Do you not like the calls?


----------



## GSURugger (Jul 19, 2011)

bread and butter calls


----------



## schoolie (Jul 19, 2011)

ECHO CALLS are tops!


----------



## nrohrbach (Jul 19, 2011)

fishndinty said:


> I tried Goey calls for the first time yesterday.  Their duck AND goose calls are surefire winners.  A bit pricey, but DANG do they ever sound good....



You meet them up at the waterfowler's boot camp? I wanted to try and get up there to hang with them and the guys from Kruger Farms, but was coming back from Vegas from ICAST, big fishing trade show. Did they have their new t-shirts there? "Better than corn" I've got to order one of those!


----------



## Boomer17 (Jul 19, 2011)

I love my RNT's. Ive got the Timbre in Cocabola, Short Barrel in Burnt Bois d arc, and the Daisey Cutter in Acrylic. I have been wanting to try Hobo out because ive heard good things.


----------



## fishndinty (Jul 19, 2011)

nrohrbach said:


> You meet them up at the waterfowler's boot camp? I wanted to try and get up there to hang with them and the guys from Kruger Farms, but was coming back from Vegas from ICAST, big fishing trade show. Did they have their new t-shirts there? "Better than corn" I've got to order one of those!

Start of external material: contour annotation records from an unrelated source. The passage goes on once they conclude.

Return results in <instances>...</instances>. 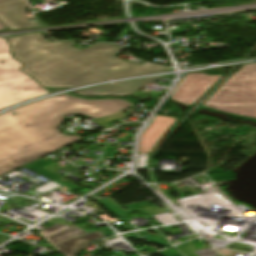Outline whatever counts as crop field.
Returning <instances> with one entry per match:
<instances>
[{
    "label": "crop field",
    "mask_w": 256,
    "mask_h": 256,
    "mask_svg": "<svg viewBox=\"0 0 256 256\" xmlns=\"http://www.w3.org/2000/svg\"><path fill=\"white\" fill-rule=\"evenodd\" d=\"M138 102L131 97L87 98L69 93L0 115V159L58 136L1 160L0 176L81 139L58 133L56 126L64 120L63 114L87 115L106 129L112 127L110 123L129 116L121 111Z\"/></svg>",
    "instance_id": "1"
},
{
    "label": "crop field",
    "mask_w": 256,
    "mask_h": 256,
    "mask_svg": "<svg viewBox=\"0 0 256 256\" xmlns=\"http://www.w3.org/2000/svg\"><path fill=\"white\" fill-rule=\"evenodd\" d=\"M42 33L9 38L22 69L45 87H75L111 79L167 71L155 65H136L113 55L123 51L114 45L96 43L82 51L67 42L44 52L36 40Z\"/></svg>",
    "instance_id": "2"
},
{
    "label": "crop field",
    "mask_w": 256,
    "mask_h": 256,
    "mask_svg": "<svg viewBox=\"0 0 256 256\" xmlns=\"http://www.w3.org/2000/svg\"><path fill=\"white\" fill-rule=\"evenodd\" d=\"M200 109L256 122V64L243 66Z\"/></svg>",
    "instance_id": "3"
},
{
    "label": "crop field",
    "mask_w": 256,
    "mask_h": 256,
    "mask_svg": "<svg viewBox=\"0 0 256 256\" xmlns=\"http://www.w3.org/2000/svg\"><path fill=\"white\" fill-rule=\"evenodd\" d=\"M0 109L13 104L39 97L43 94L67 88L44 89L30 76L19 70L23 64L11 57L10 46L0 37Z\"/></svg>",
    "instance_id": "4"
},
{
    "label": "crop field",
    "mask_w": 256,
    "mask_h": 256,
    "mask_svg": "<svg viewBox=\"0 0 256 256\" xmlns=\"http://www.w3.org/2000/svg\"><path fill=\"white\" fill-rule=\"evenodd\" d=\"M38 233L64 256H76L77 253L91 245L90 241L104 238L99 232L87 234L81 228L61 224Z\"/></svg>",
    "instance_id": "5"
},
{
    "label": "crop field",
    "mask_w": 256,
    "mask_h": 256,
    "mask_svg": "<svg viewBox=\"0 0 256 256\" xmlns=\"http://www.w3.org/2000/svg\"><path fill=\"white\" fill-rule=\"evenodd\" d=\"M221 77L222 76H208L205 74H189L179 83L171 99L190 106Z\"/></svg>",
    "instance_id": "6"
},
{
    "label": "crop field",
    "mask_w": 256,
    "mask_h": 256,
    "mask_svg": "<svg viewBox=\"0 0 256 256\" xmlns=\"http://www.w3.org/2000/svg\"><path fill=\"white\" fill-rule=\"evenodd\" d=\"M27 5L24 0H6L0 2V19L10 28H28L39 26L38 22L26 21L23 17Z\"/></svg>",
    "instance_id": "7"
},
{
    "label": "crop field",
    "mask_w": 256,
    "mask_h": 256,
    "mask_svg": "<svg viewBox=\"0 0 256 256\" xmlns=\"http://www.w3.org/2000/svg\"><path fill=\"white\" fill-rule=\"evenodd\" d=\"M175 121L174 118L156 115L141 136L139 153H149Z\"/></svg>",
    "instance_id": "8"
},
{
    "label": "crop field",
    "mask_w": 256,
    "mask_h": 256,
    "mask_svg": "<svg viewBox=\"0 0 256 256\" xmlns=\"http://www.w3.org/2000/svg\"><path fill=\"white\" fill-rule=\"evenodd\" d=\"M156 78H149V79H142V80H135V81H129L114 85H108L103 87H97L87 90H81L77 93L84 94V95H124V94H133L135 91H137L142 85H144L146 82H155Z\"/></svg>",
    "instance_id": "9"
},
{
    "label": "crop field",
    "mask_w": 256,
    "mask_h": 256,
    "mask_svg": "<svg viewBox=\"0 0 256 256\" xmlns=\"http://www.w3.org/2000/svg\"><path fill=\"white\" fill-rule=\"evenodd\" d=\"M42 36L43 35L37 37V40L44 51L52 49V48L64 43V42H59V43L47 42V41L43 40Z\"/></svg>",
    "instance_id": "10"
},
{
    "label": "crop field",
    "mask_w": 256,
    "mask_h": 256,
    "mask_svg": "<svg viewBox=\"0 0 256 256\" xmlns=\"http://www.w3.org/2000/svg\"><path fill=\"white\" fill-rule=\"evenodd\" d=\"M6 27L0 22V30H4Z\"/></svg>",
    "instance_id": "11"
},
{
    "label": "crop field",
    "mask_w": 256,
    "mask_h": 256,
    "mask_svg": "<svg viewBox=\"0 0 256 256\" xmlns=\"http://www.w3.org/2000/svg\"><path fill=\"white\" fill-rule=\"evenodd\" d=\"M46 141V140H45Z\"/></svg>",
    "instance_id": "12"
},
{
    "label": "crop field",
    "mask_w": 256,
    "mask_h": 256,
    "mask_svg": "<svg viewBox=\"0 0 256 256\" xmlns=\"http://www.w3.org/2000/svg\"><path fill=\"white\" fill-rule=\"evenodd\" d=\"M1 1V0H0Z\"/></svg>",
    "instance_id": "13"
}]
</instances>
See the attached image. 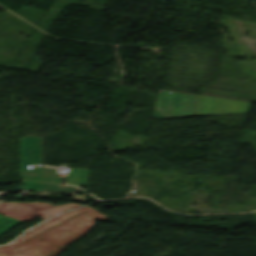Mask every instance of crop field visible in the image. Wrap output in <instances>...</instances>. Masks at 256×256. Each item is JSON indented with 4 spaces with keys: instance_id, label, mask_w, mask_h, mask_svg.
<instances>
[{
    "instance_id": "crop-field-1",
    "label": "crop field",
    "mask_w": 256,
    "mask_h": 256,
    "mask_svg": "<svg viewBox=\"0 0 256 256\" xmlns=\"http://www.w3.org/2000/svg\"><path fill=\"white\" fill-rule=\"evenodd\" d=\"M250 103L160 90L152 119L248 112Z\"/></svg>"
},
{
    "instance_id": "crop-field-2",
    "label": "crop field",
    "mask_w": 256,
    "mask_h": 256,
    "mask_svg": "<svg viewBox=\"0 0 256 256\" xmlns=\"http://www.w3.org/2000/svg\"><path fill=\"white\" fill-rule=\"evenodd\" d=\"M41 138L20 137V179L61 183V177L53 173L26 169V164L40 163ZM39 170L54 169L38 167Z\"/></svg>"
},
{
    "instance_id": "crop-field-3",
    "label": "crop field",
    "mask_w": 256,
    "mask_h": 256,
    "mask_svg": "<svg viewBox=\"0 0 256 256\" xmlns=\"http://www.w3.org/2000/svg\"><path fill=\"white\" fill-rule=\"evenodd\" d=\"M23 188L26 189H33L35 191H52V192H58V191H65V192H82L83 190L69 185H58V184H52V183H45V182H37V181H27L22 180Z\"/></svg>"
},
{
    "instance_id": "crop-field-4",
    "label": "crop field",
    "mask_w": 256,
    "mask_h": 256,
    "mask_svg": "<svg viewBox=\"0 0 256 256\" xmlns=\"http://www.w3.org/2000/svg\"><path fill=\"white\" fill-rule=\"evenodd\" d=\"M88 169L70 168L64 182L84 187Z\"/></svg>"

I did meet them there.  They make a nice hunting short reed goose call out of all diamondwood, and their single reed duck call is awesome.

Definitely worth looking into.


----------



## Woods Savvy (Jul 19, 2011)

GSURugger said:


> bread and butter calls



That's my bread and butter. After we get to hole in woods will break out RNT about 5:00 am and let everyone around hear good hail calls. After everyone around compliments my good hail calls for some reason they normally move. Then you  break out the butter. So i guess every call has it's place no matter who made it.


----------



## stowe (Jul 19, 2011)

MorganCounty1210 said:


> Do you not like the calls?


 Do your research


----------



## FOSKEY'S (Jul 19, 2011)

Woods Savvy said:


> That's my bread and butter. After we get to hole in woods will break out RNT about 5:00 am and let everyone around hear good hail calls. After everyone around compliments my good hail calls for some reason they normally move. Then you  break out the butter. So i guess every call has it's place no matter who made it.




   AND !!!!


----------



## LipRip'r (Jul 20, 2011)

Woods Savvy said:


> That's my bread and butter. After we get to hole in woods will break out RNT about 5:00 am and let everyone around hear good hail calls. After everyone around compliments my good hail calls for some reason they normally move. Then you  break out the butter. So i guess every call has it's place no matter who made it.



Awesome!


----------



## levi5002 (Jul 21, 2011)

RNT duck calls, and Foiles goose calls. May even recommend a grounds call too


----------



## Drake1807 (Jul 24, 2011)

I have to go with HOBO myself.


----------



## Bird Slayer (Jul 24, 2011)

labsnducks said:


> Anybody have any experience with ducklander calls?



One of the fellas i used to hunt with had a ducklander troublemaker that sounded good. i looked at there site to try and order one but im thinking they stopped making everything because all calls are out of order


----------



## hoytslanger87 (Jul 24, 2011)

RNT SB And Old Style


----------